Generalunternehmer oder Einzelvergabe?
Eine 25-köpfige Delegation von Kreisräten, Verantwortlichen des Landratsamts und des Klinikverbunds Südwest sowie Journalisten haben das Ostfold-Krankenhaus in Norwegen besucht. Der Schwerpunkt der Reise lag dabei auf dem Building Information Modeling (BIM), einem digitalen Planungssystem, mit dem das Krankenhaus gebaut worden war und das Gegenstand des ersten Teils unserer Berichterstattung war. Diese innovative Methode soll auch bei der Flugfeldklinik zum Einsatz kommen.
Die Norweger vergaben anhand dieser digitalen Datensammlung alle Aufträge und Gewerke selbst – insgesamt arbeiteten sie mit mehr als 40 Firmen zusammen. Die Böblinger tendieren hingegen eher dazu, einen Generalunternehmer mit der Ausführung zu beauftragen. „Wir haben in der Region Stuttgart einige Unternehmen, die bereits mit BIM arbeiten“, sagt Harald Schäfer, der Projektmanager des Klinikverbunds für die Flugfeldklinik. Mit der Planung wurde bereits begonnen. Im Jahr 2023 soll das 700-Betten-Haus, das die Häuser in Böblingen und Sindelfingen ersetzen soll, fertig sein.
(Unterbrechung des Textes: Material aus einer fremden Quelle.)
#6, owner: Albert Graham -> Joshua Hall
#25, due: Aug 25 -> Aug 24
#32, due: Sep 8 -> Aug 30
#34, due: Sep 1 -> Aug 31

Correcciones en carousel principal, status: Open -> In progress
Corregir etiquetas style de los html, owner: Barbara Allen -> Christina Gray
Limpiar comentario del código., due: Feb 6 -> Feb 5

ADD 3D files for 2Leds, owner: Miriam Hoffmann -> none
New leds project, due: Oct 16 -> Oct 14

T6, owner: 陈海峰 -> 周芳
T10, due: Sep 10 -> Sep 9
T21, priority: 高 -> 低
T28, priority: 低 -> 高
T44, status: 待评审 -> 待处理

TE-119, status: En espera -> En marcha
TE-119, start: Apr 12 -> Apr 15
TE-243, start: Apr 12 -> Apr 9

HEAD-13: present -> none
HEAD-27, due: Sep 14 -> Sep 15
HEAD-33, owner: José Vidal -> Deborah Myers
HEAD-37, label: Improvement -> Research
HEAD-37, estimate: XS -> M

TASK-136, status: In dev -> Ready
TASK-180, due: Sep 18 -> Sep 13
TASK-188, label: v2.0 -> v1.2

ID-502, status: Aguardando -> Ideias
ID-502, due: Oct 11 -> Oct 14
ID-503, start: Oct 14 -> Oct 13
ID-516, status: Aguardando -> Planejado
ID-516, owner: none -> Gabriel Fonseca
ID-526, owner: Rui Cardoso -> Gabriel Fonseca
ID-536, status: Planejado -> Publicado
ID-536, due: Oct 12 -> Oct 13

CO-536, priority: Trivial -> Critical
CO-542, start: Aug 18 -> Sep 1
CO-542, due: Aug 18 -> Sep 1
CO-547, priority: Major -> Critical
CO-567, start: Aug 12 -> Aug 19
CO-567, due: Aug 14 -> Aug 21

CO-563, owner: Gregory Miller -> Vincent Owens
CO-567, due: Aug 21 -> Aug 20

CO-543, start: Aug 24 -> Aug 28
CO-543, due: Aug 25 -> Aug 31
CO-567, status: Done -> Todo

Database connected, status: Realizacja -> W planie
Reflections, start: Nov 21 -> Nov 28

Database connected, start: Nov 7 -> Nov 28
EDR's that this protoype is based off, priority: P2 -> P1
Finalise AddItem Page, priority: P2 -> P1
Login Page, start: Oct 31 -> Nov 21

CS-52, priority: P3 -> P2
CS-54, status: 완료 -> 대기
Mit der konkreten Planung des Krankenhauses Ostfold wurde vor sechs Jahren begonnen. Im vergangenen November ging es in Betrieb. Anders als in Deutschland plant in Norwegen nicht jeder Kreis sein eigenes Haus, sondern eine zentrale Behörde koordiniert die Krankenhausplanung. Die Planer in Ostfold können deshalb ihre Erkenntnisse beim Bau zweier weiterer Kliniken einbringen. Die Ostfold- Klinik hat 700 Betten und 3200 Mitarbeiter.
6, 3 Milliarden Kronen hat der 500 Meter lange Neubau gekostet – etwa 680 Millionen Euro. Dabei muss man wissen, dass die Lebenshaltungskosten und damit auch die Baukosten in Norwegen um 30 bis 40 Prozent höher sind als in Deutschland. Andererseits war das Grundstück sehr billig – Platz gibt es in dem Land mit seinen nur fünf Millionen Einwohnern genug.
Die Klinik auf dem Flugfeld wird deshalb nicht so sehr in die Fläche, sondern in die Höhe gebaut. 7,5 Millionen Euro hat das Grundstück gekostet. Mit 437 Millionen Euro für den Bau rechnet man für das 700-Betten-Haus. Die Inforeise nach Norwegen kostete etwa 25 000 Euro.